Introduction

Lupus nephritis (LN) is a type of glomerulonephritis that is one of the most serious organ complications of the autoimmune disease systemic lupus erythematosus (SLE). It is characterized by hematuria, proteinuria, edema, hypertension, and renal insufficiency leading to functional impairment1. The pathogenesis of LN is caused by autoantibodies against nucleic acids in the body, deposition of immune complexes in the kidneys, extracellular trapping of neutrophils, and abnormal activation of the innate and adaptive immune systems2. Approximately 40–60% of SLE patients show clear clinical symptoms of LN3. Most SLE patients develop LN within five years of diagnosis, and in many cases, LN is also an important basis for SLE diagnosis.

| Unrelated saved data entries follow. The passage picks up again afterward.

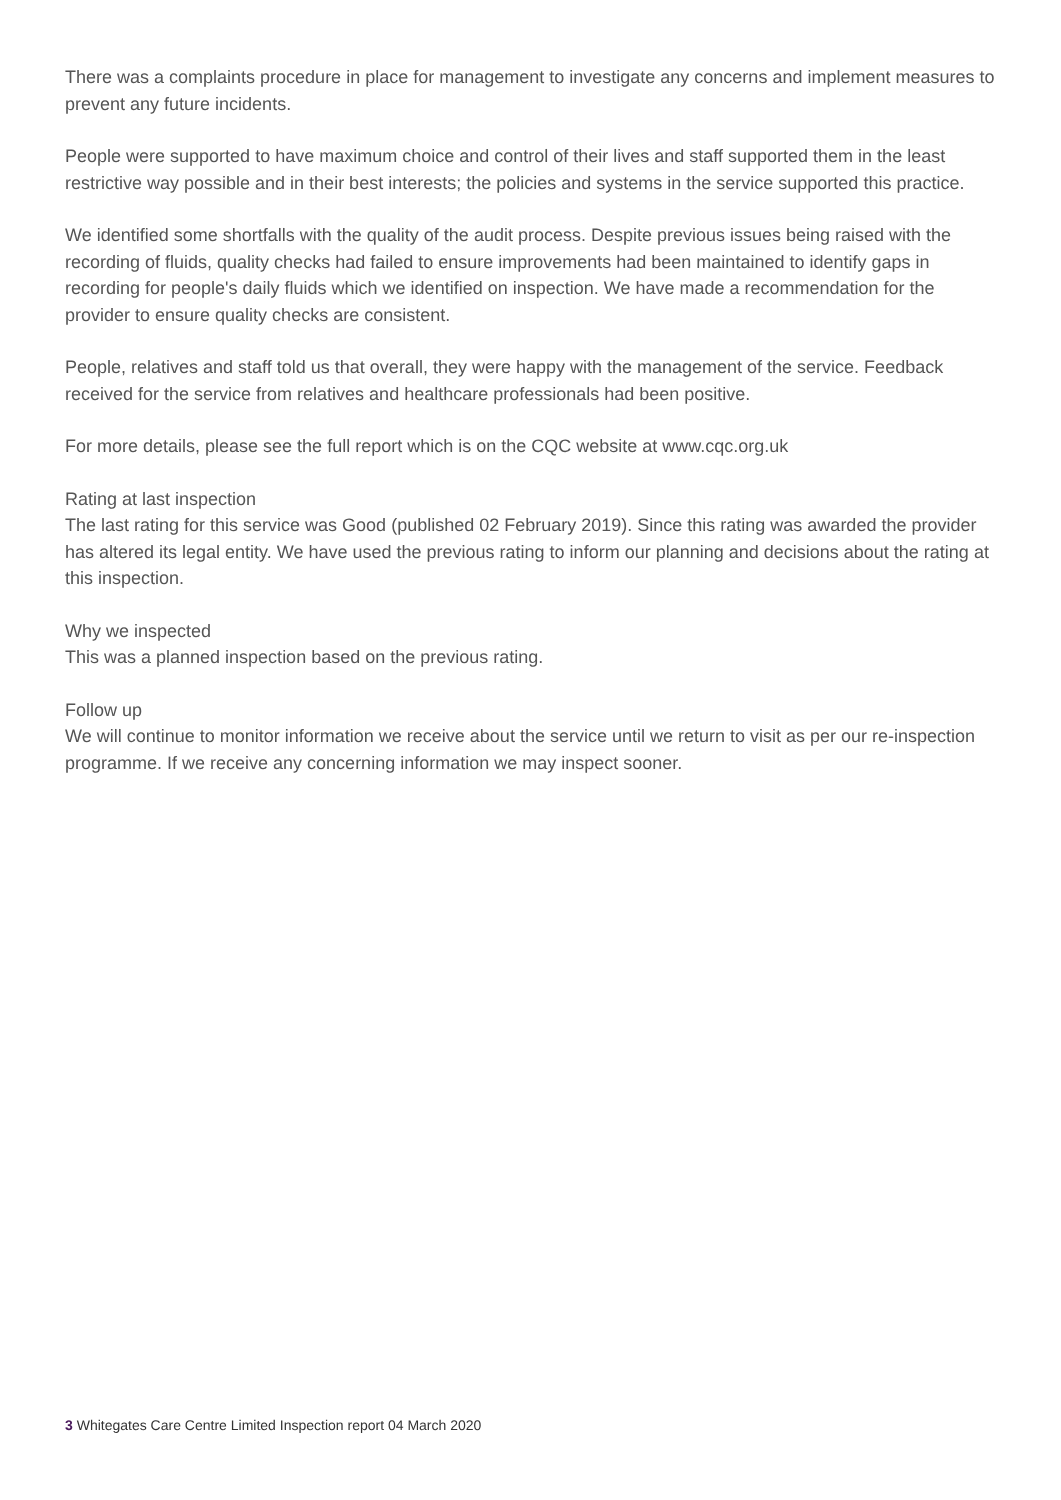There was a complaints procedure in place for management to investigate any concerns and implement measures to prevent any future incidents.
People were supported to have maximum choice and control of their lives and staff supported them in the least restrictive way possible and in their best interests; the policies and systems in the service supported this practice.
We identified some shortfalls with the quality of the audit process. Despite previous issues being raised with the recording of fluids, quality checks had failed to ensure improvements had been maintained to identify gaps in recording for people's daily fluids which we identified on inspection. We have made a recommendation for the provider to ensure quality checks are consistent.
People, relatives and staff told us that overall, they were happy with the management of the service. Feedback received for the service from relatives and healthcare professionals had been positive.
For more details, please see the full report which is on the CQC website at www.cqc.org.uk
Rating at last inspection
The last rating for this service was Good (published 02 February 2019). Since this rating was awarded the provider has altered its legal entity. We have used the previous rating to inform our planning and decisions about the rating at this inspection.
Why we inspected
This was a planned inspection based on the previous rating.
Follow up
We will continue to monitor information we receive about the service until we return to visit as per our re-inspection programme. If we receive any concerning information we may inspect sooner.
3 Whitegates Care Centre Limited Inspection report 04 March 2020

Active LN is closely related to overall morbidity and mortality in SLE patients1,4. The incidence of LN is 1–8.7 cases per 100,000 person-years, with a patient rate of 8–180 cases per 100,000 people5,6. Since LN is one of the multiple manifestations of SLE, many of the risk factors for LN overlap with those of SLE. Over the past few decades, there has been significant progress in understanding the genetics and pathogenesis of LN. Despite advances in the understanding of disease mechanisms and improvements in treatment options, LN remains a leading cause of morbidity and mortality in patients with SLE. Current treatments for LN include antimalarials, corticosteroids, and immunosuppressants, and more recently, target-specific biologic drugs have even been introduced7. Although these treatment options have improved LN-related outcomes8,9, LN is still associated with a higher occurrence of infection10,11. However, the development of new drugs to effectively manage LN activity while minimizing infection occurrence remains an ongoing challenge. Consequently, timely and precise diagnosis of LN infection, coupled with prompt treatment, is of paramount importance in order to enhance the prognosis of LN patients.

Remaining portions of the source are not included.